Geben und Nehmen Teil II
Vielleicht ist es auch bei euch so, vielleicht sieht dein Mann keine Möglichkeit sich in die Familie einzubringen und will/muss deshalb gehen?“
Karin hört wortlos zu. „Ja, vielleicht ist es wirklich so. Ich denk drüber nach. Vielleicht mache ich wirklich zu viel. Vielleicht möchte Erich, sich mehr einbringen und kann es nicht, weil ich ja alles erledige und organisiere. Vielleicht… Vielleicht ….“ Bei Karin überschlagen sich die neuen Gedanken.
Ja, ich werde mit Erich reden. Danke!“
Beide sitzen noch einige Zeit still. Die Stimmung war etwas ruhiger, entspannter geworden. Dennoch ist eine spürbar, dass die Gedenken der Beiden im Dauerlauf unterwegs sind.

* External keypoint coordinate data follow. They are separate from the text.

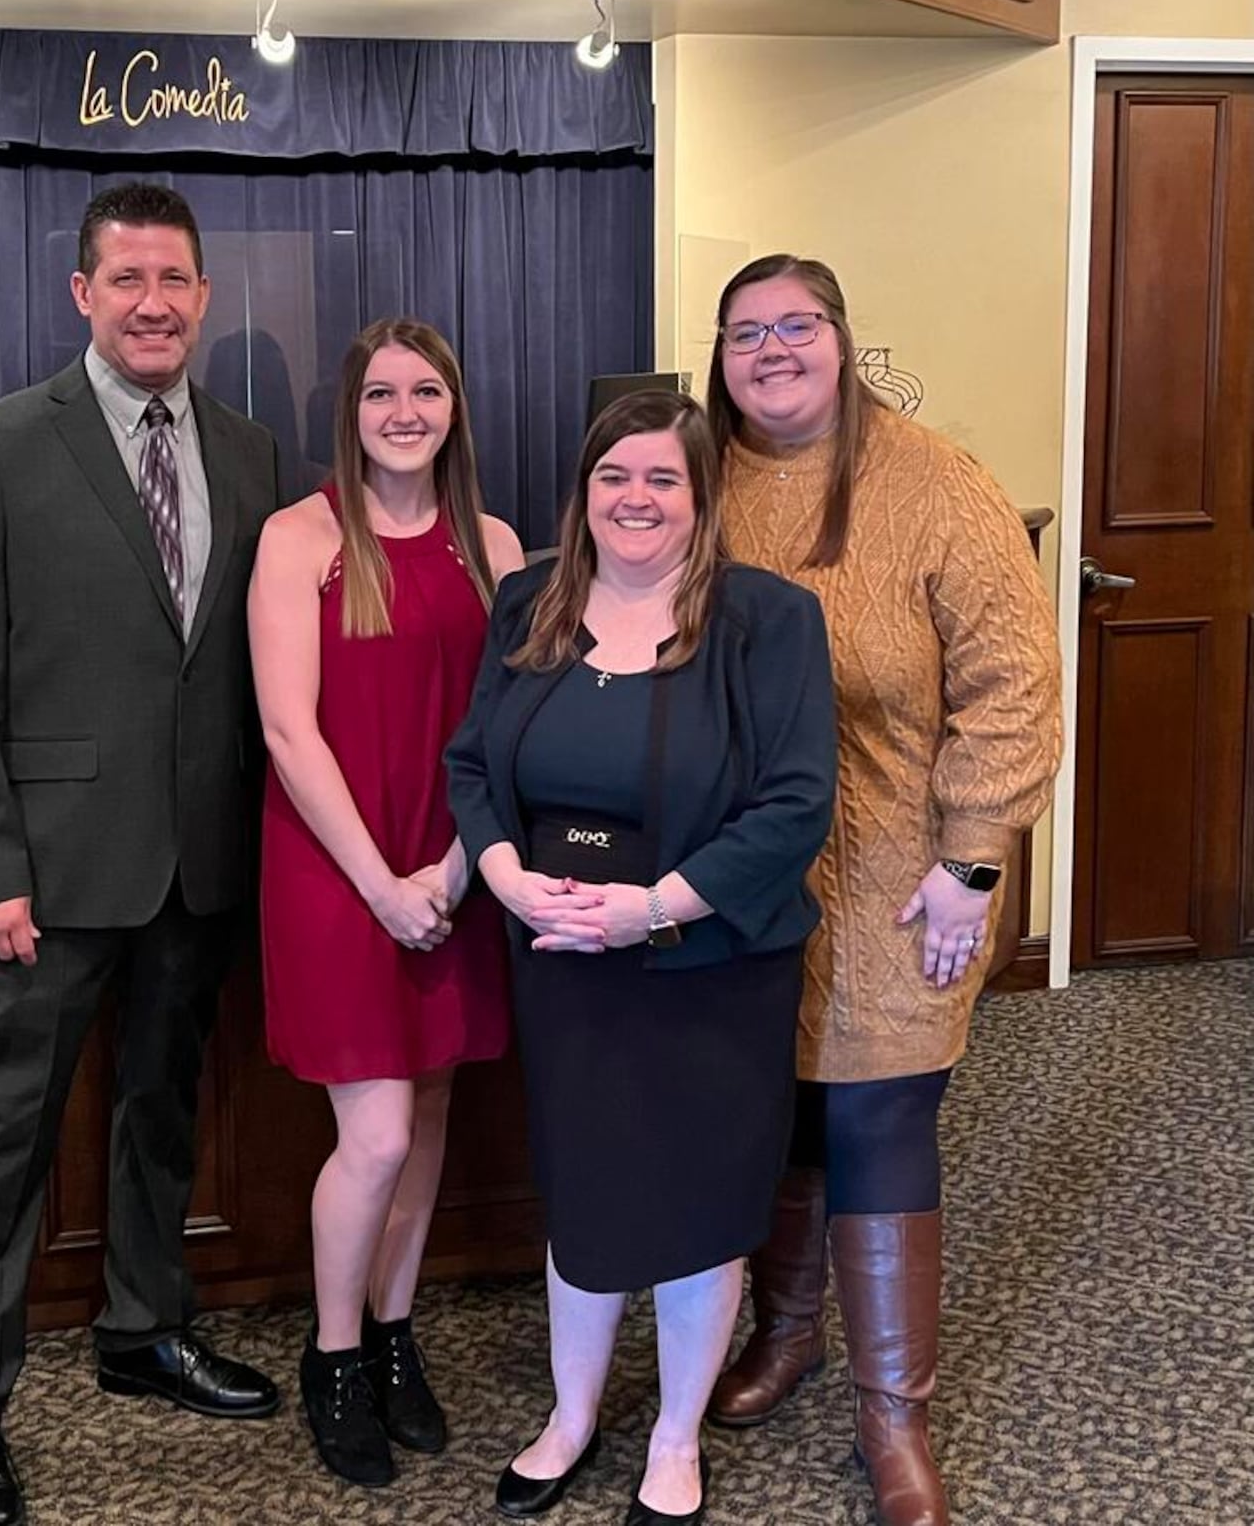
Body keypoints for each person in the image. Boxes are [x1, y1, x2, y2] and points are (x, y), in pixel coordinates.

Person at [0, 181, 282, 1526]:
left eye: (175, 278)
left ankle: (143, 1327)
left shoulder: (249, 451)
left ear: (203, 293)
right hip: (46, 875)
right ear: (82, 292)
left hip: (199, 859)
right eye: (126, 278)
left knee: (161, 1106)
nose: (153, 302)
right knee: (2, 1134)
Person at [703, 255, 1062, 1526]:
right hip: (742, 875)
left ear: (844, 339)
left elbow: (1013, 686)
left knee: (877, 1121)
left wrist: (972, 863)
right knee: (784, 1117)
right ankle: (789, 1331)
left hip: (903, 877)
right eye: (747, 331)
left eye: (798, 325)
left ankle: (891, 1414)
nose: (774, 349)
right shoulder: (696, 479)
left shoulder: (936, 483)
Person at [444, 389, 837, 1526]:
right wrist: (507, 875)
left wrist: (653, 908)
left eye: (663, 478)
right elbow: (472, 762)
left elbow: (793, 804)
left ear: (703, 498)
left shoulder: (767, 620)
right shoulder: (530, 600)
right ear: (583, 490)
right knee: (587, 1192)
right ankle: (570, 1418)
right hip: (563, 955)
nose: (635, 498)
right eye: (614, 476)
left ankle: (672, 1435)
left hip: (706, 964)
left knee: (696, 1203)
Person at [249, 318, 525, 1488]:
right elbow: (284, 729)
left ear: (454, 407)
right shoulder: (299, 537)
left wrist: (452, 876)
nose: (402, 411)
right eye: (378, 394)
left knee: (429, 1113)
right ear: (348, 412)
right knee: (375, 1132)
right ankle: (336, 1354)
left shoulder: (497, 546)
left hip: (452, 868)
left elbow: (514, 729)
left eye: (424, 390)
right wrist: (381, 884)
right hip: (336, 866)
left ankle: (398, 1332)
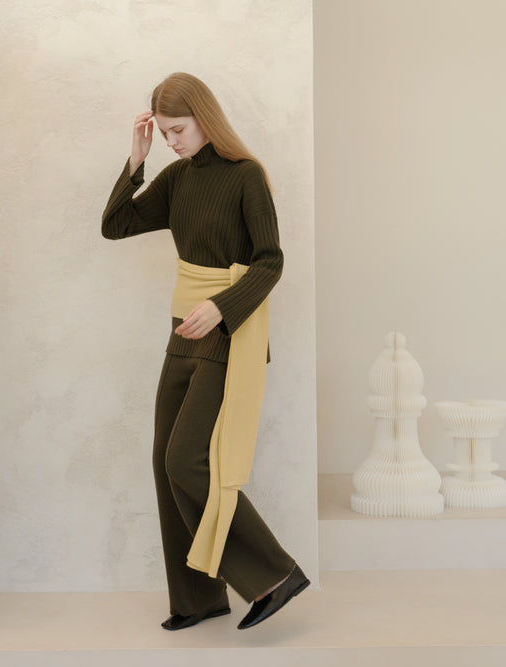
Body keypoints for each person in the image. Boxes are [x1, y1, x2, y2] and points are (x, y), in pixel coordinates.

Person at [101, 72, 309, 631]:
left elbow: (270, 260)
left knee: (185, 460)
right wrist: (136, 160)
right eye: (165, 132)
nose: (172, 141)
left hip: (227, 331)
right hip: (182, 331)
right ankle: (198, 599)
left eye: (179, 130)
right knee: (163, 461)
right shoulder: (175, 178)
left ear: (204, 117)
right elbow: (115, 226)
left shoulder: (246, 176)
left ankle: (274, 575)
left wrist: (221, 307)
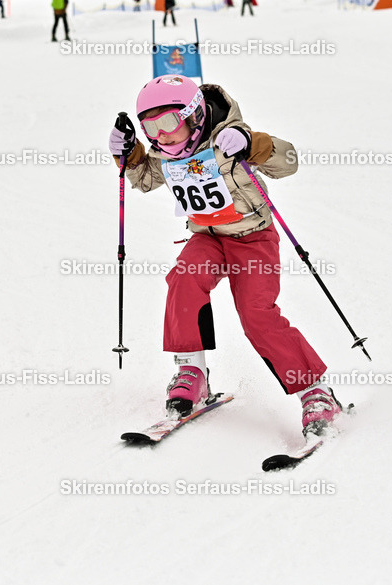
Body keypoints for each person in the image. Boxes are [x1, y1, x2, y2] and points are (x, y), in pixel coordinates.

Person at [107, 75, 343, 434]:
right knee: (183, 279)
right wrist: (129, 154)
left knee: (257, 314)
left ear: (195, 114)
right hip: (208, 237)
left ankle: (315, 391)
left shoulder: (228, 138)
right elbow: (144, 179)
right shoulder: (165, 153)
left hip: (252, 237)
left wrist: (253, 145)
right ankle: (192, 372)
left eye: (168, 122)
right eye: (150, 127)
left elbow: (289, 162)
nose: (161, 135)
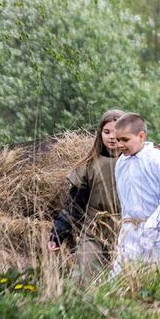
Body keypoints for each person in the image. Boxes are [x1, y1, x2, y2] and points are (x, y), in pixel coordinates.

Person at [48, 109, 125, 282]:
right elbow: (74, 204)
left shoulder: (136, 163)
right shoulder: (90, 165)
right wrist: (58, 233)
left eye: (117, 132)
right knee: (82, 279)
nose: (112, 137)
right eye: (107, 132)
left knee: (119, 283)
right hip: (94, 232)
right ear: (100, 134)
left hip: (126, 232)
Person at [111, 113, 160, 276]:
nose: (120, 144)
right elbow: (125, 201)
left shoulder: (156, 160)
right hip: (131, 231)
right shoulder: (121, 164)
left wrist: (154, 227)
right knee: (124, 275)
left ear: (141, 136)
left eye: (125, 140)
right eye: (117, 140)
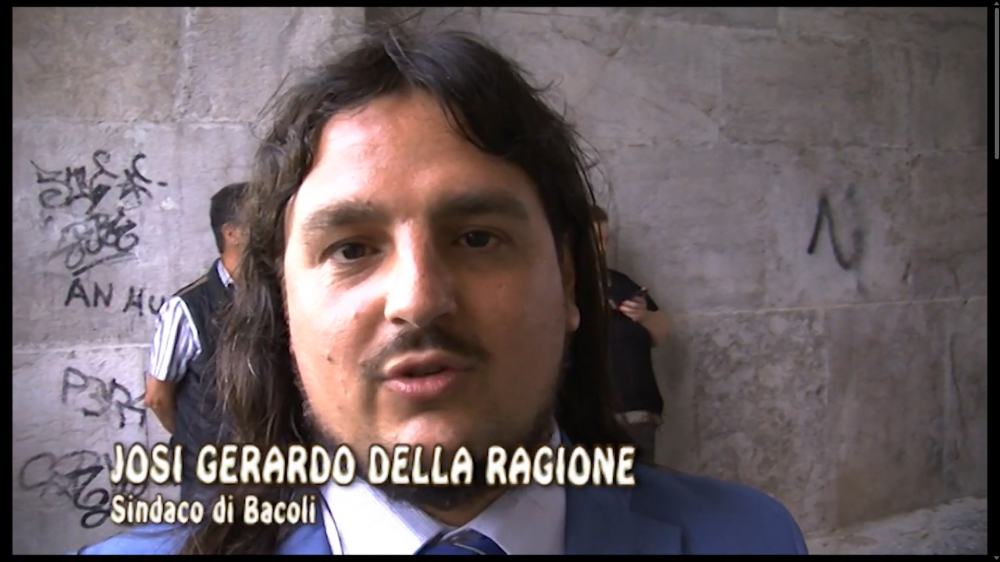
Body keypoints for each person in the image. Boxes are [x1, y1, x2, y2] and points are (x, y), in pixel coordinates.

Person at [78, 26, 807, 555]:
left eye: (478, 238)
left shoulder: (752, 538)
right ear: (285, 311)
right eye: (351, 249)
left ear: (568, 281)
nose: (419, 300)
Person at [142, 182, 247, 503]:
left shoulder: (277, 296)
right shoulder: (187, 307)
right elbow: (158, 397)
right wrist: (197, 440)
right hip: (211, 479)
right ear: (232, 233)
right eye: (262, 217)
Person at [591, 205, 671, 465]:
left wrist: (643, 315)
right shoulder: (556, 286)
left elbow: (662, 332)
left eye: (605, 240)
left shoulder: (620, 282)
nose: (601, 249)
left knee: (641, 485)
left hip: (638, 413)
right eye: (594, 240)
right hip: (589, 415)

Am Abend, als Karin wie gewohnt für Essen und anschließend für eine saubere Küche sorgt, sieht sie ihren Mann am Sofa sitzen. Gemütlich mit einem Glas Wein sitzt er vor dem Fernseher und schaut sich die Nachrichten und später wahrscheinlich einen Film an. Wie immer, alles ist wie immer. Fast regungslos sitzt er da, als ob das Gespräch heute Morgen gar nicht stattgefunden hätte. „Wieder bin ich es, die initiativ werden muss!“ Karin ist leicht zornig. „Das ist wahrscheinlich auch der Grund, warum ich in der Rolle der Organisierenden bin. Weil sonst die Dinge nicht passieren.“ Karin denkt an das Frühstück mit Susi. Es hat ihr sehr gut getan mit jemanden zu reden, den Schock, den Stress von der Seele reden. Der Gedanke von Susi, dass die Geben-Nehmen-Waage aus dem Gleichgewicht geraten ist, lässt sie nicht mehr locker. Instinktiv spürt sie, dass da wahrscheinlich was dran ist.
„Nur, wie kann ich das wieder ins richtige Lot bringen? Wo fange ich da an? Bin ich es, die das Gespräch suchen soll?“ Karin, ihre Gedanken spielen wieder Autobahn, schnell und alle in eine Richtung. „Ach was, ich brauch das Gespräch!“ im selben Moment, als der Entschluss gefasst ist, geht sie auch schon los – in Richtung Wohnzimmer – in Richtung: Mann.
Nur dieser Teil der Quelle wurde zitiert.